If you've been doing the wifi thing for a while, you've probably followed the successive rounds of "security" that get layered on top. Back more than 20 years now, it was WEP, the so-called "wired equivalent privacy". That claimed to be 64 or 128 bits, but was closer to 40 or 104 due to the whole 24-bit "IV" thing, and a whole bunch of dumb problems with the crypto generally meant it was weaker than that in practice. Collect enough packets and burn some CPU power and the network is yours.

Then we got WPA, and then WPA2, and now the new hotness is WPA3. You might have noticed this last one in the settings of your newer network stuff and thought "hey, maybe I can benefit from it". Maybe you can, but a lot of it comes down to just how much you're willing to abandon.

Perhaps you have a thing for Raspberry Pis. They gained the ability to do 2.4 GHz wifi natively when the 3B came out, and picked up the 5 GHz band with the 3B+, so now you can have reasonable connectivity anywhere you can find power. The trouble is that the stock hardware and software absolutely will not do a true WPA3 network.

By "true WPA3", I mean a network that's only speaking WPA3 in SAE mode, which requires protected management frames (802.11w), and which does not support any kind of WPA2 fallback. This is a network that you can scan with something like Kismet and it'll say "WPA3-SAE" and nothing else. A stock RPi will absolutely fail to connect to them. This has been known for years and yet still persists.

If you spend far too much time digging around through the bug reports and forum posts, you may discover the angle of starting from the Linux kernel source, applying Infineon patches, fixing compilation errors, and then installing new Cypress firmware as well. Assuming you're willing to go through all of that, then yes, you may find yourself able to join it up to a WPA3-only network.

Wonderful. You now get to track this abomination of a kernel yourself, since you'll now be off whatever upstream decides to push out - security fixes, bug fixes, new features, or whatever else. Have fun!

In the Apple ecosystem, things are a little better. Support is pretty good for such things, and you should find that any Mac or iPhone made in the past few years should work just fine with a WPA3-only network. Even a first generation HomePod can handle it.

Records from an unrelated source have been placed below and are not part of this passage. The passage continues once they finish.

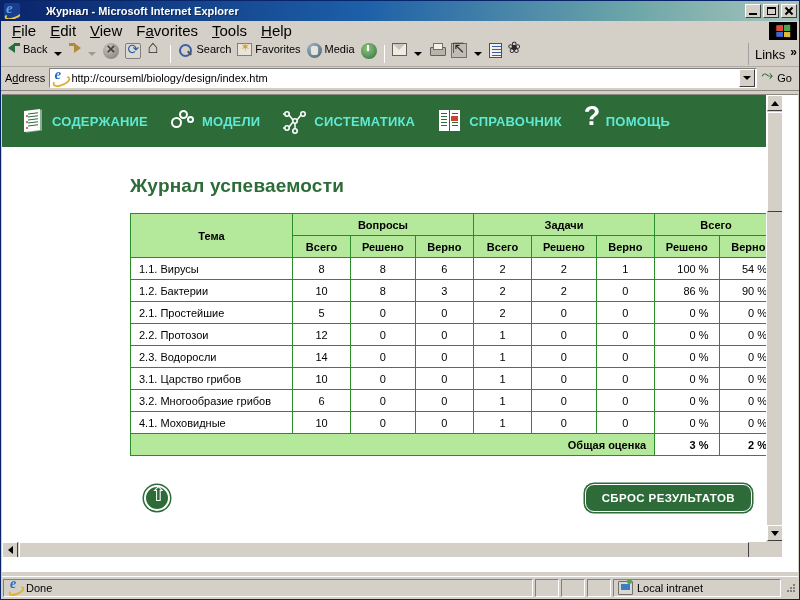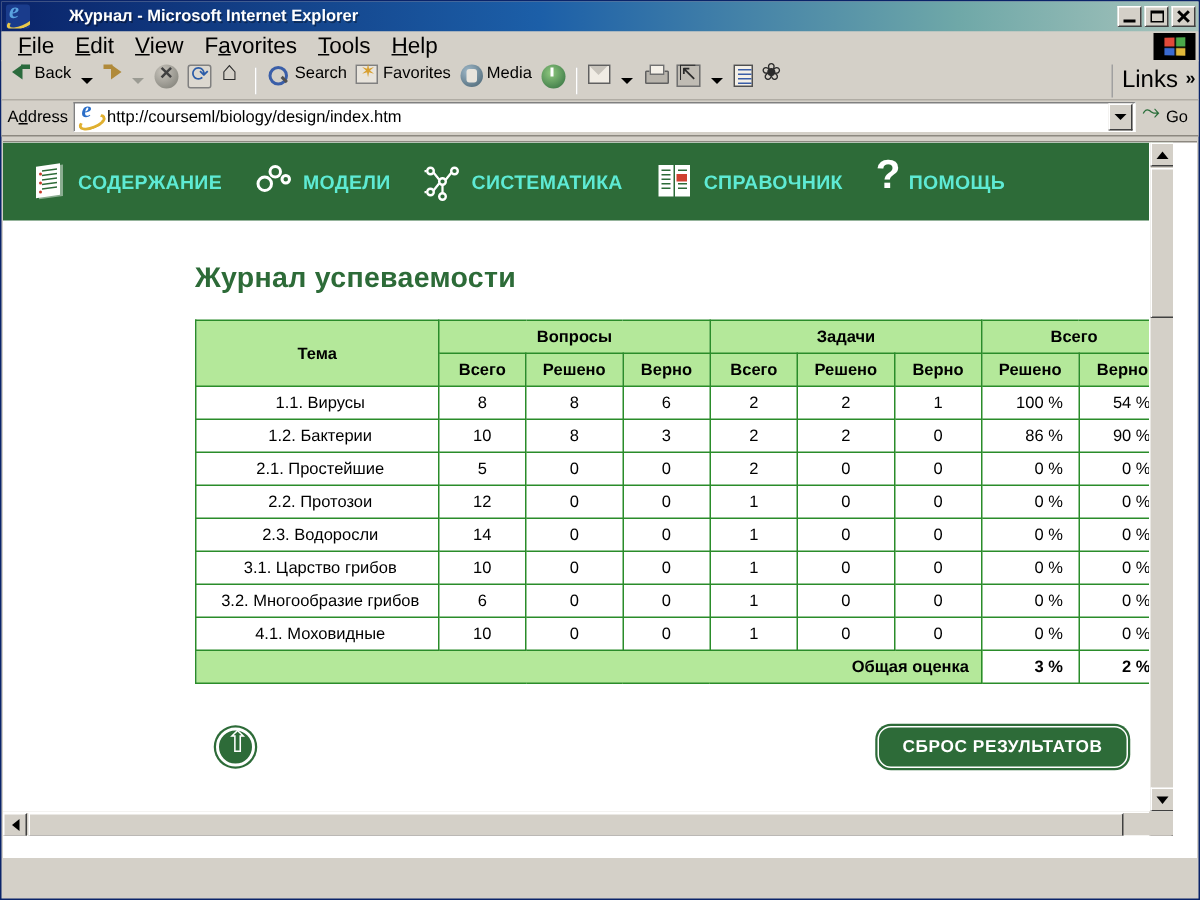--- a/index.html
+++ b/index.html
@@ -158,7 +158,7 @@
     padding-left: 6px;
     border-left: 1px solid #a0a0a0;
   }
-  #links-area .lk { font-size: 16px; }
+  #links-area .lk { font-size: 13px; }
   #links-area .chev { font-size: 12px; font-weight: bold; margin-left: 5px; margin-bottom: 5px; }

But, there's a catch, at least on the Macs. This assumes you are running in normal mode, i.e., booting from your SSD or whatever and running macOS in the usual way. If something happens to your machine and you need network recovery mode, it'll just fail to associate with the WPA3-only wireless network.

At that point, you'd better hope you have another network around that still has WPA2 mode available. Otherwise, you're kind of stuck. These machines haven't had built-in Ethernet ports for many many years so that's not an easy option, either.

I should point out that if you get the bright idea to plug your ailing Mac into a Thunderbolt 3 dock with an Ethernet port with the intent of having it "phone home" for recovery mode that way, you will find that it does not work. It seems that whatever drivers are necessary to notice and/or use that NIC just don't exist in that world, just like how WPA3 support is also somehow missing.

If you have an old Apple Thunderbolt Ethernet adapter for some reason, and also have the requisite USB-C TB3 to mini-DP type TB2 dongle, then you just got lucky. That much will actually be recognized in recovery mode, and you can bootstrap into network recovery mode without standing up a WPA2 network.

Some day, these things will be fixed and this whole post will be a sour footnote in history, but for the moment I figured I'd warn people before they blew too much time trying to make this stuff work.